▶ [What you need to do] Write out everything from the start of the records down to the line containing "family: Geometridae", including that line. Leave the pictures out.

*** Supplied records

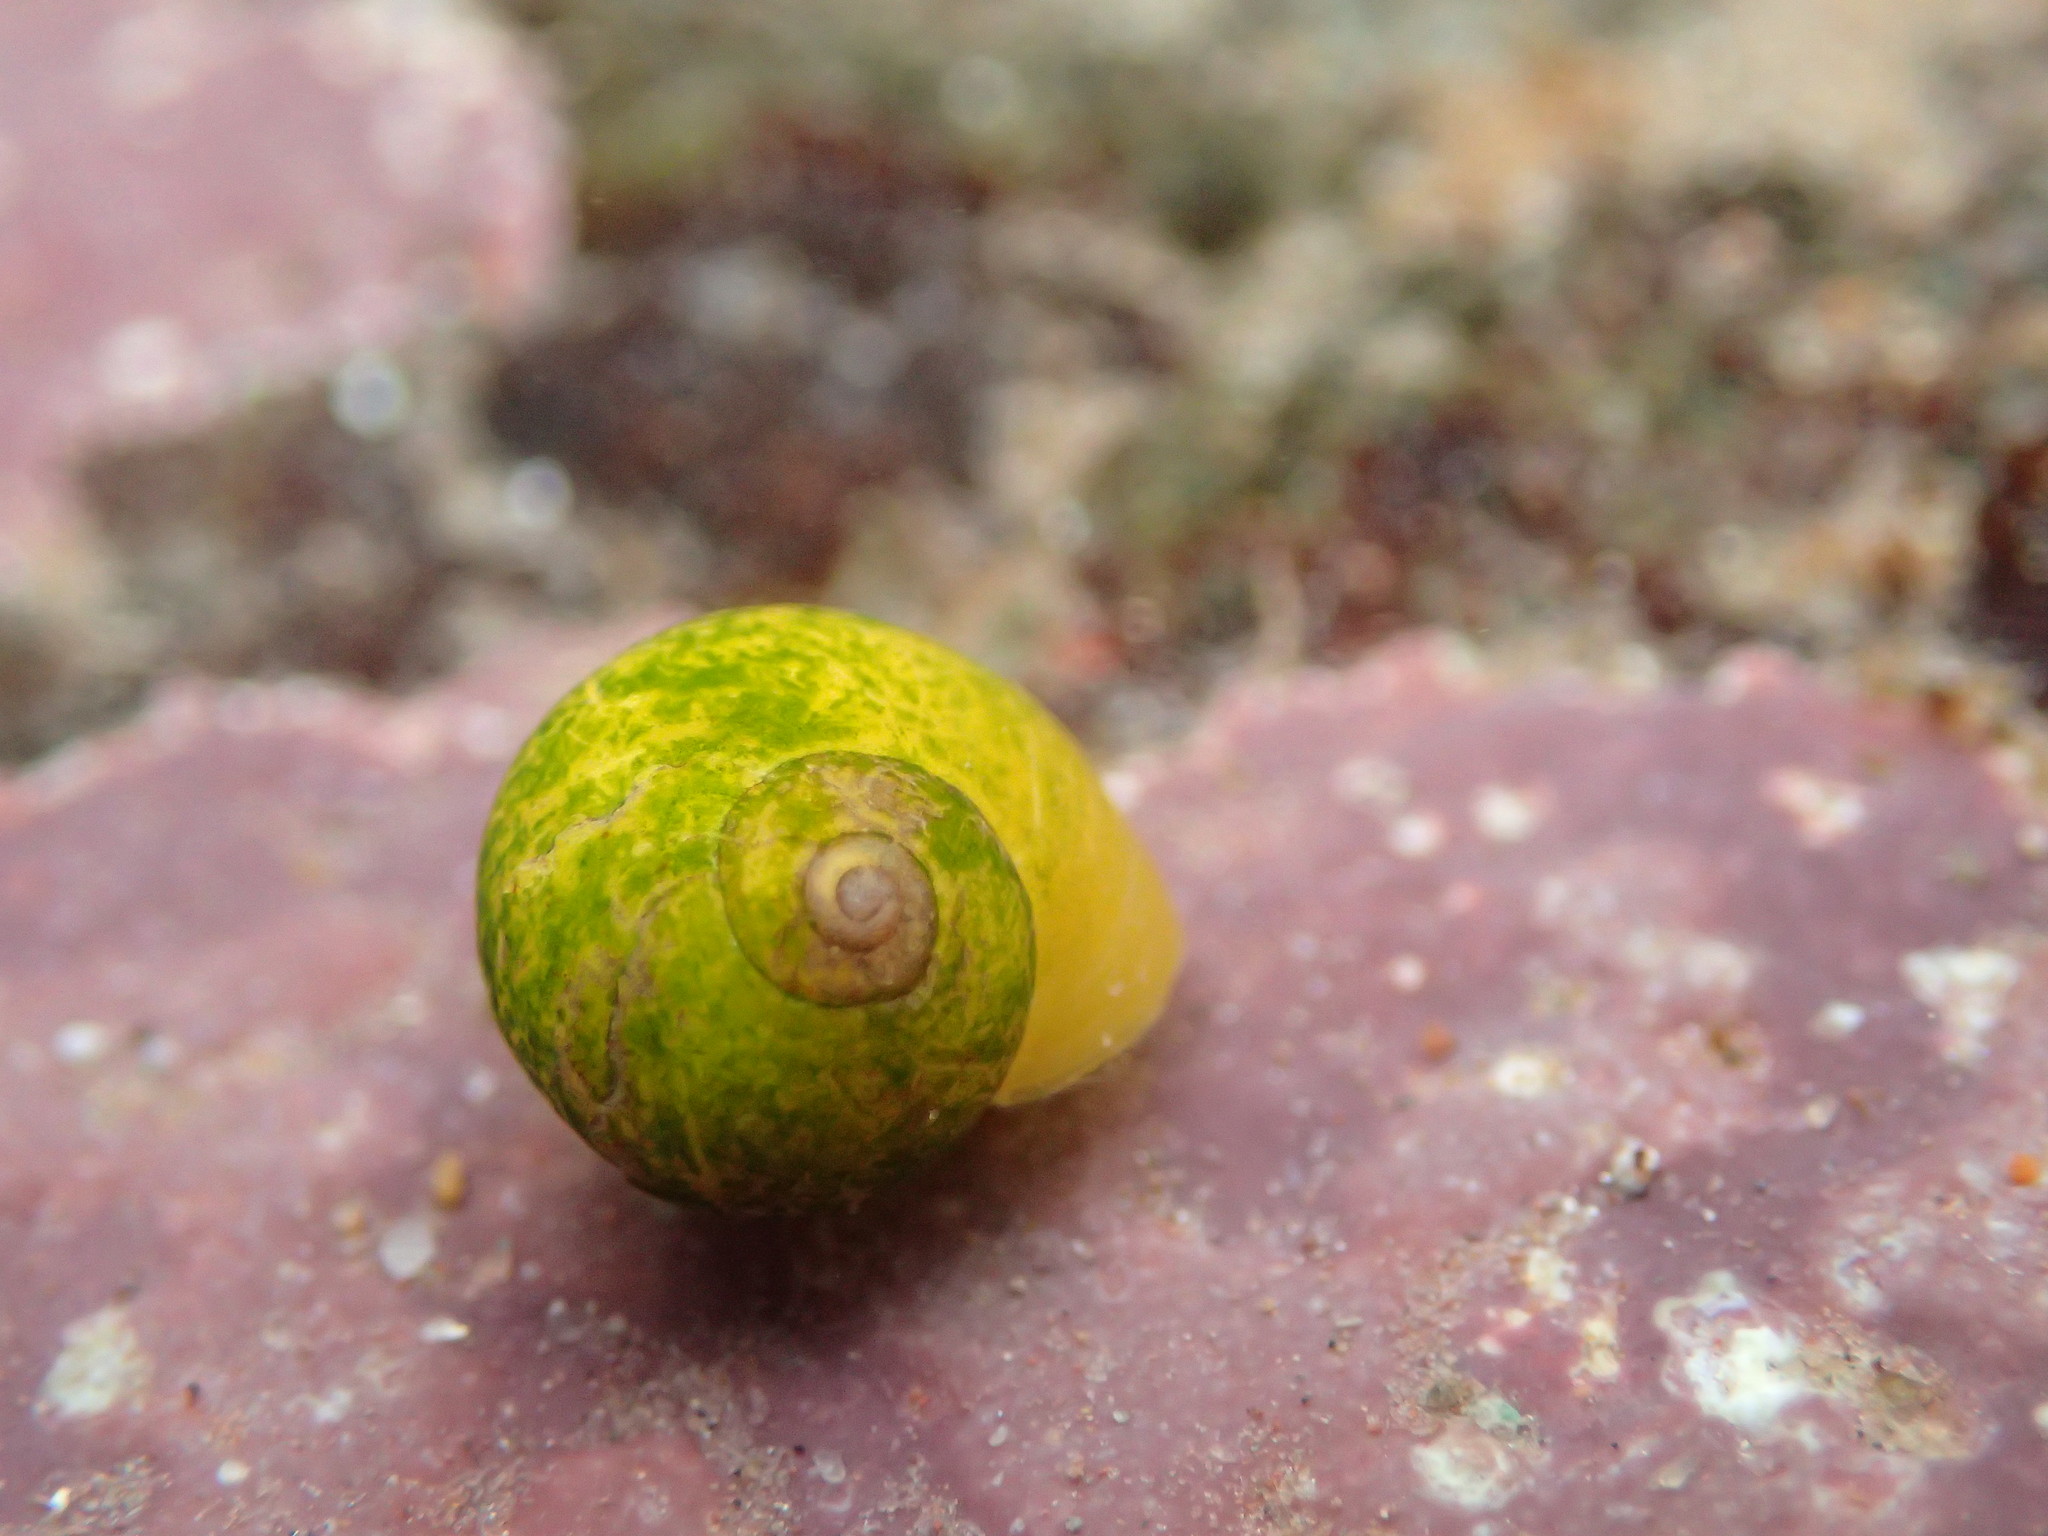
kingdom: Animalia
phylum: Mollusca
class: Gastropoda
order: Littorinimorpha
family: Littorinidae
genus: Littorina
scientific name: Littorina obtusata
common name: Flat periwinkle
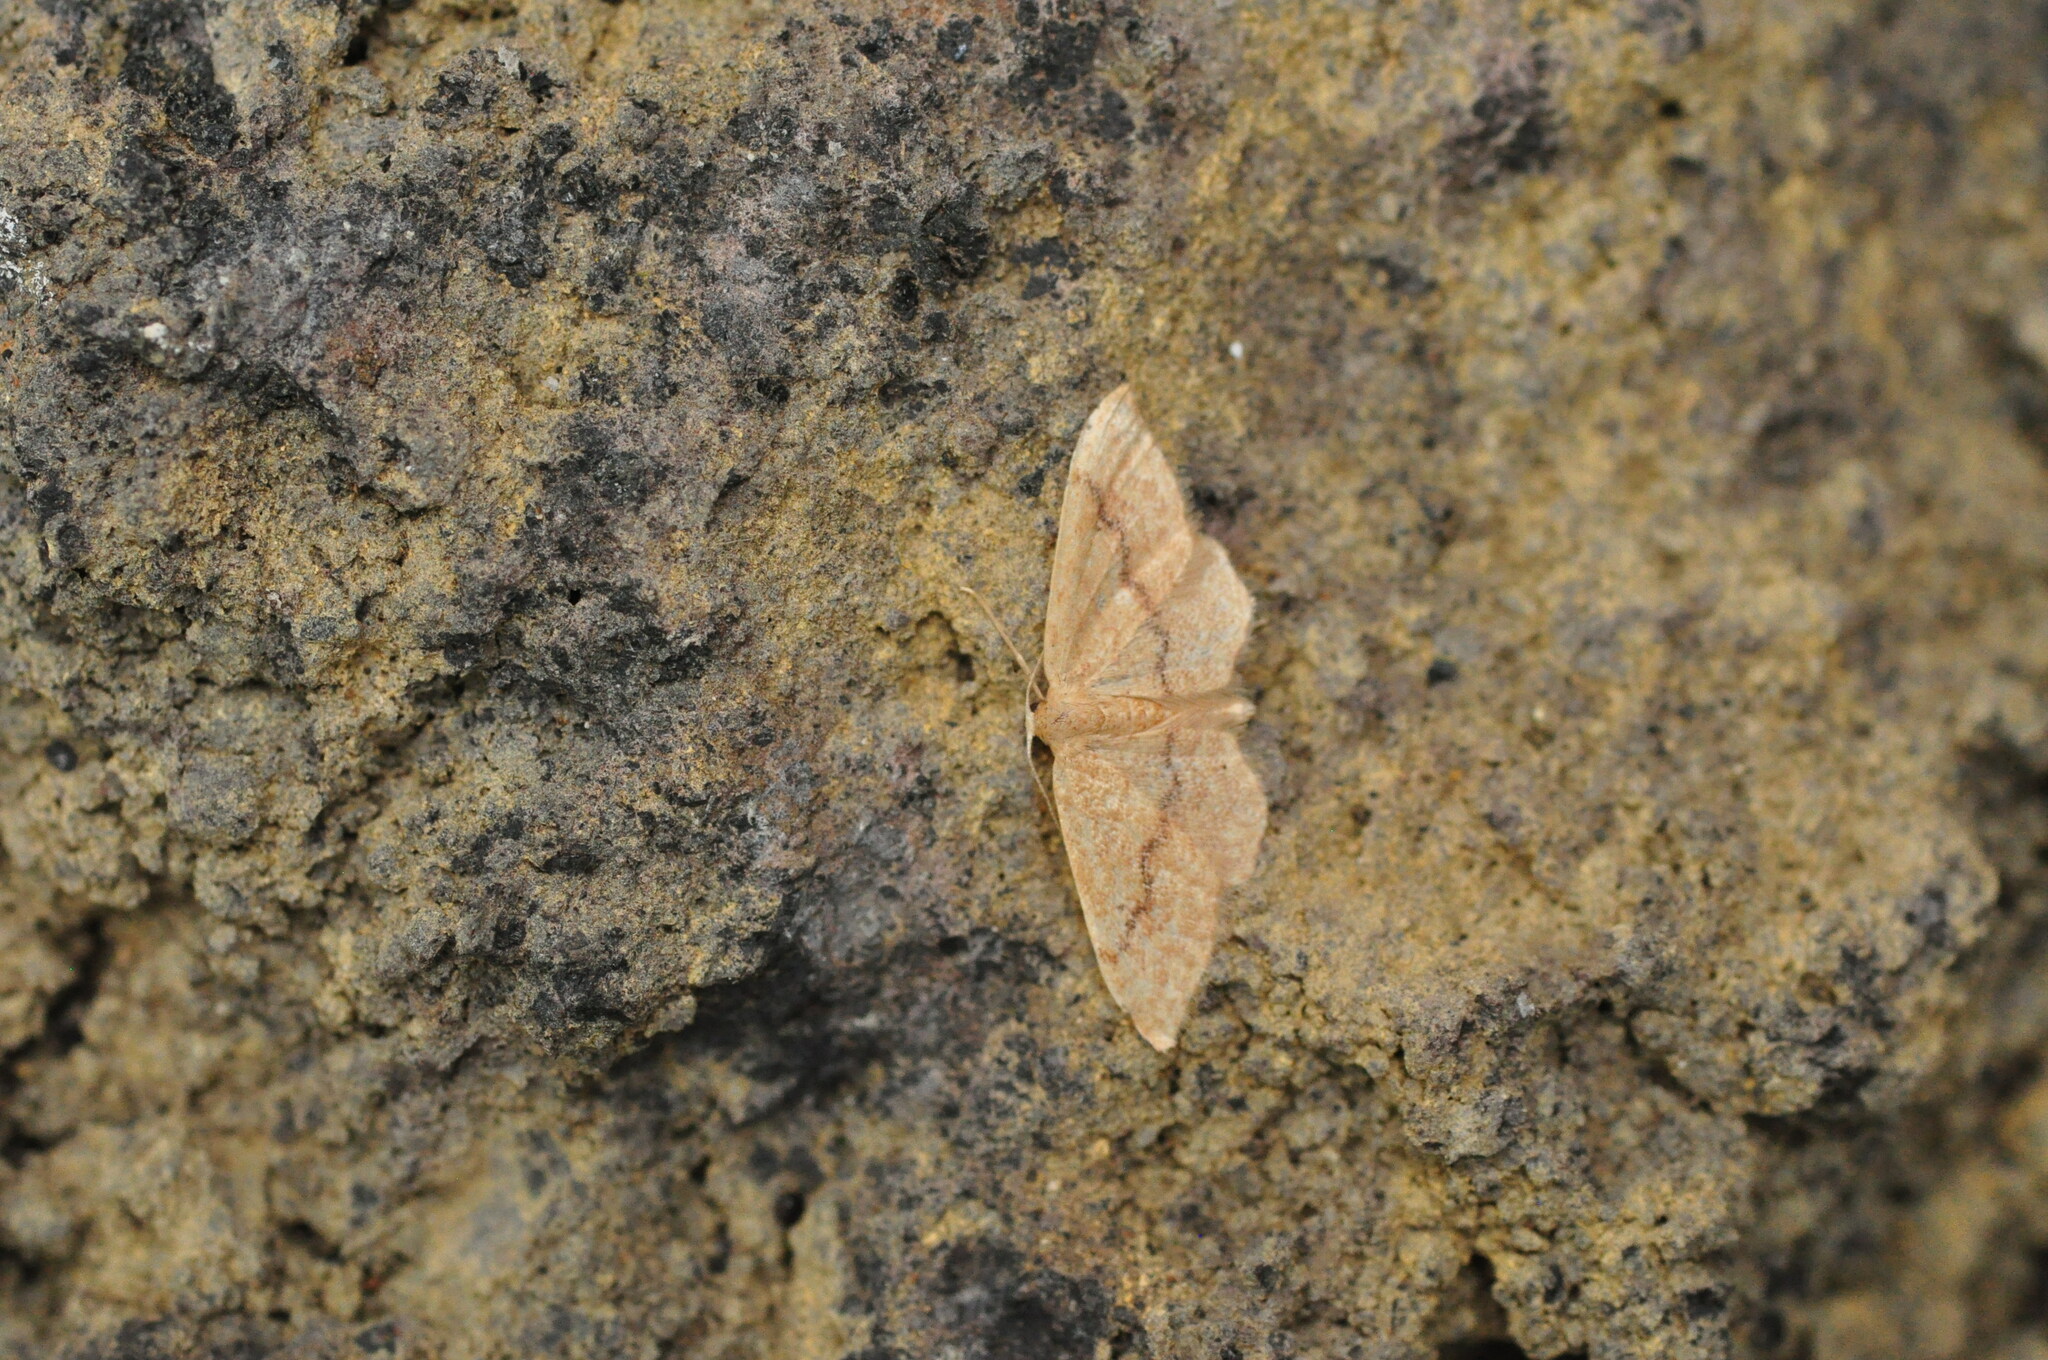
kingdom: Animalia
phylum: Arthropoda
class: Insecta
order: Lepidoptera
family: Geometridae
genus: Cyclophora
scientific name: Cyclophora maderensis
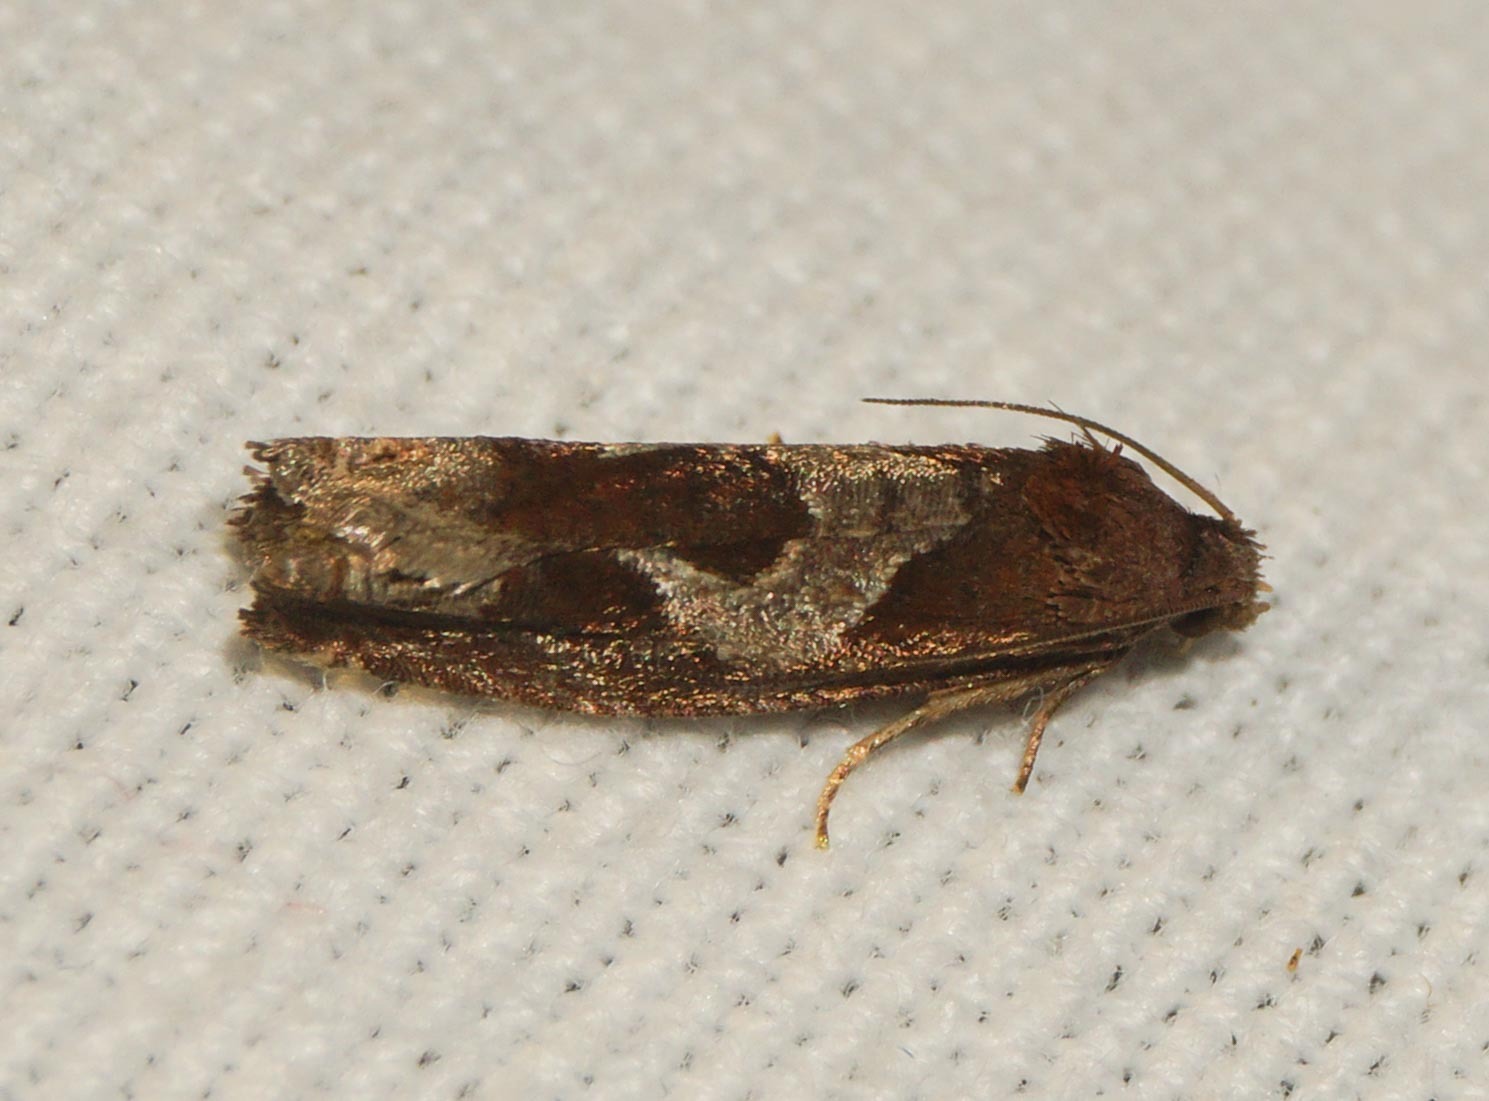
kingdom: Animalia
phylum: Arthropoda
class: Insecta
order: Lepidoptera
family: Tortricidae
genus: Epiblema
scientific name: Epiblema foenella
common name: White-foot bell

******

▶ [Problem solution]
kingdom: Animalia
phylum: Mollusca
class: Gastropoda
order: Littorinimorpha
family: Littorinidae
genus: Littorina
scientific name: Littorina obtusata
common name: Flat periwinkle
kingdom: Animalia
phylum: Arthropoda
class: Insecta
order: Lepidoptera
family: Geometridae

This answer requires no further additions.